Cuando hablamos de un acompañamiento de 360 grados, nos referimos a un asesoramiento integral en todo el proceso de inversión. Para realizar una inversión en Estados Unidos, el inversionista necesita orientación y respaldo, y eso es precisamente lo que ofrecemos.
En primer lugar, es necesario contar con una cuenta bancaria en Estados Unidos, la cual puede abrirse desde Bolivia con nuestro apoyo. Asimismo, se requiere constituir una LLC (Limited Liability Company), una figura societaria que brinda seguridad a los socios; este trámite también lo gestionamos desde Bolivia.
Además, el inversionista debe conocer el mercado: una amplia gama de propiedades, los rangos de precios, las ubicaciones, las condiciones de compra y los plazos de entrega, ya sea inmediata o a dos años, entre otras variables.
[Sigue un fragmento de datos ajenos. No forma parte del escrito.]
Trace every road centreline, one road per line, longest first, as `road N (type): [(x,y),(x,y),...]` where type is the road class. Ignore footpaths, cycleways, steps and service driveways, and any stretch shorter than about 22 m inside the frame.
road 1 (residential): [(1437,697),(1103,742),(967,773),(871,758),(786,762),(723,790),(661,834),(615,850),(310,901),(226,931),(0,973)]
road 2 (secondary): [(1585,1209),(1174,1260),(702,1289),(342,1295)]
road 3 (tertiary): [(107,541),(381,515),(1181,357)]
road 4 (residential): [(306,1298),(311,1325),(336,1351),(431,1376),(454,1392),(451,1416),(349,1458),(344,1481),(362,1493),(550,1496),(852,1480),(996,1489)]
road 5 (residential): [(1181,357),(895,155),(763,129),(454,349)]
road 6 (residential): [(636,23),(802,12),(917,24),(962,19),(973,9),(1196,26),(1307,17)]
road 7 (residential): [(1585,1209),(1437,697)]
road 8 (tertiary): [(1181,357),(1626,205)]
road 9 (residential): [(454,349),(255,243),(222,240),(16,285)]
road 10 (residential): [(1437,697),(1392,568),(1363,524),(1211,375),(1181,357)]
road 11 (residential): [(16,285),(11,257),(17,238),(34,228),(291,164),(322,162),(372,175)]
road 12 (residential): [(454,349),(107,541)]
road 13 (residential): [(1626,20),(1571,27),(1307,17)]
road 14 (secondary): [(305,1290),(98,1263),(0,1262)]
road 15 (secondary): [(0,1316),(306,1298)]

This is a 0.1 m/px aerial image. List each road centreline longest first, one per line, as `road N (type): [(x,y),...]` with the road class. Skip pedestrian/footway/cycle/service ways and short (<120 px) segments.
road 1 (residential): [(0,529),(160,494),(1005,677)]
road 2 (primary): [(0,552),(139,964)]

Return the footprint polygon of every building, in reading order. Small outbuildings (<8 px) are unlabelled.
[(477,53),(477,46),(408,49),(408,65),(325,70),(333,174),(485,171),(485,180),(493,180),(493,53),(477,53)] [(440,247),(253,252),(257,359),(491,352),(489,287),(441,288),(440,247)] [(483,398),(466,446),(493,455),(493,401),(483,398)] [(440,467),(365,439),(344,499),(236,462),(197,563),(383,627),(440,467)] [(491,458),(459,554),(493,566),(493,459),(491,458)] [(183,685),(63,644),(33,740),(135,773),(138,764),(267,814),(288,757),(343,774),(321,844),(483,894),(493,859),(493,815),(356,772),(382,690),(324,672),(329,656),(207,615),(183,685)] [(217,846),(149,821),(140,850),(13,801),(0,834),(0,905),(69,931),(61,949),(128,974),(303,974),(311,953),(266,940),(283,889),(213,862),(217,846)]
Finalmente, para concretar una inversión estratégica, es clave contar con financiamiento que permita apalancarse. La esencia de invertir en Estados Unidos radica precisamente en el apalancamiento: no se trata de trasladar todo el capital propio al mercado, sino de invertir una parte y complementarla con financiamiento.
Esto permite maximizar oportunidades y generar mejores negocios en uno de los mercados con mayor liquidez del mundo. En síntesis, brindamos una cobertura integral que abarca cada una de estas etapas, ofreciendo al inversionista boliviano un acompañamiento completo durante todo el proceso.
Desde su perspectiva, ¿qué perfil de inversionista aprovechará mejor estas oportunidades??
El perfil más adecuado es el del inversionista visionario: aquella persona que tiene el apetito y la capacidad de pensar que, en Bolivia, contar con un negocio en el exterior puede significarle réditos en dólares. En este último tiempo ha quedado claro en el país que una de las mejores maneras de estar cubierto económicamente es contar con una fuente que genere divisas.
¿Qué tipo de propiedades despiertan mayor interés entre los inversionistas bolivianos?
Hay propiedades que llaman mucho la atención, como las ubicadas en Orlando, por ejemplo. Se trata de una ciudad con parques temáticos que reciben alrededor de 85 millones de visitantes.
Este flujo turístico —personas que viajan para visitar Walt Disney World, EPCOT y otros parques— hace que, si se cuenta con una propiedad destinada al alquiler en Orlando, se puedan obtener altas rentabilidades.
En el caso de Miami, en el sur de Florida, existe la oportunidad de adquirir propiedades desde 350.000 o 380.000 dólares, hasta valores que superan el millón de dólares, sin un límite superior definido.